Lors des soins, certains témoignent de la sensation de n’être plus connecté.

Selon moi, cela parle de 2 choses :

Lors que l’on est enfant, on est naturellement connecté. Un enfant ne passe pas sa vie par la moulinette du mental. Avant que le mental ne vienne s’interposer face à son intuition et à son instinct, le jeune enfant vit simplement. Il laisse circuler en lui les énergies, que ce soit des énergies émotionnelles comme la colère, la peur, le chagrin, la joie, l’émerveillement, la frustration…il ne se dit pas : “Je filtre ce qui est colère et chagrin pour ne laisser passer que joie et émerveillement”. Non il est fluide dans ce qu’il vit. Et cette fluidité permet de laisser passer la vie en lui.

1er conseil : vivre les énergies qui se présentent comme elles se présentent sans filtrer, sans censurer.

L’enfant est émerveillé par ce qu’il voit, ce qu’il touche, ce qu’il entend. Offrez lui un super jouet, il se cache dans le carton. Il se lève le matin enthousiaste à l’idée d’une nouvelle journée. Car tout l’intéresse. Il a encore le sens du sacré. La vie est sacrée. Assister au lever du jour, entendre un oiseau chanter, admirer la couleur de l’herbe, entrer en relation avec un autre enfant, un autre être humain, …le remplit. A l’âge adulte, parfois les choses nous semblent acquises. C’est normal d’être en vie. Et on peut avoir tendance à voir le verre à moitié vide…et pourtant, pour beaucoup, nous avons un toit, des êtres chers, le soleil et la pluie, les arbres et la mer…des yeux et des oreilles….

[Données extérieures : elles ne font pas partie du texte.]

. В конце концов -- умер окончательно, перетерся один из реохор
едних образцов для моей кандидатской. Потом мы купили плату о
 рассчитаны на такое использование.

2ième conseil : retrouvons la magie de la vie, considérons que les choses ne sont pas acquises et que c’est une chance de vivre

Très tôt et c’est ainsi que la vie est, l’enfant va se confronter à des énergies qu’il ne sent pas positives. Cela peut être par exemple une maîtresse qu’il sent fâchée ou déprimée. Celle ci peut avoir un mauvais mot et le gronder, c’est en tout cas ce que les enfants qui me consultent me racontent. Et cela laisse une véritable empreinte chez lui. Il interprète, il se dit : “C’est moi, c’est parce que je ne suis pas gentil”. Et de fil en aiguille, le pli est pris. La mauvaise estime peut arriver, les masques sociaux. Pour que je sois aimé, pour que je sois intégré, il FAUT QUE…

Il faut que je sois gentil, il faut que je fasse des efforts, il faut que je travaille bien, il ne faut pas que je dise ce que je vois, ce que je pense, il faut que je fasse plaisir à untel ou unetelle.

3ième conseil : regarder les masques qui ont été posés sur vos visages pour être aimés et décider d’être de nouveau vous même. Votre valeur est intrinsèque. Elle n’a pas à dépendre de quoi que ce soit. Pour moi, cela aide à la connexion à soi et ces simples décisions permettent de retrouver l’énergie de l’enfant que nous étions et avec elle la connexion à son cœur véritable.

Nous vivons dans un monde qui n’a plus vraiment laissé la place aux Esprits de la nature, au Divin, à l’âme. Nous n’avons pas le temps pour le divin.

Dans certaines sociétés, la connexion avec la nature, les Esprits et les Dieux fait partie du quotidien. On s’adresse aux Esprits de la Nature pour prendre les décisions etc…tout se fait en étroite relation avec les Esprits et le divin.

4ième conseil : retrouvons le dialogue avec le vivant. Donnons au divin une place de choix dans notre vie, par la méditation par exemple ou la conversation. C’est une belle façon de rétablir la communication. Car comment espérer dialoguer avec nos Guides si nous ne les écoutons pas ? Si nous ne leur accordons pas une place prioritaire dans nos vies ? Si nous ne leur demandons jamais rien, ne leur racontons pas ce que nous vivons….?

La Re-Connexion consciente à son Ame, à ses Guides, peut prendre un peu de temps avant de redevenir plus claire.

Les réponses qui sont données, il faut apprendre à les voir, à les comprendre. Chacun sa façon d’obtenir les réponses.

En tout cas, lorsque le cœur est à la source de votre motivation à retrouver ses connexions et perceptions, tôt ou tard celles ci redeviendront plus claires et plus évidentes. Pour le plus grand bien de tous, car il est temps que nous travaillions avec les multiples dimensions lumineuses qui nous entourent, à faire de cette planète un lieu de vie écologique, sain et plein d’amour pour nos jeunes générations.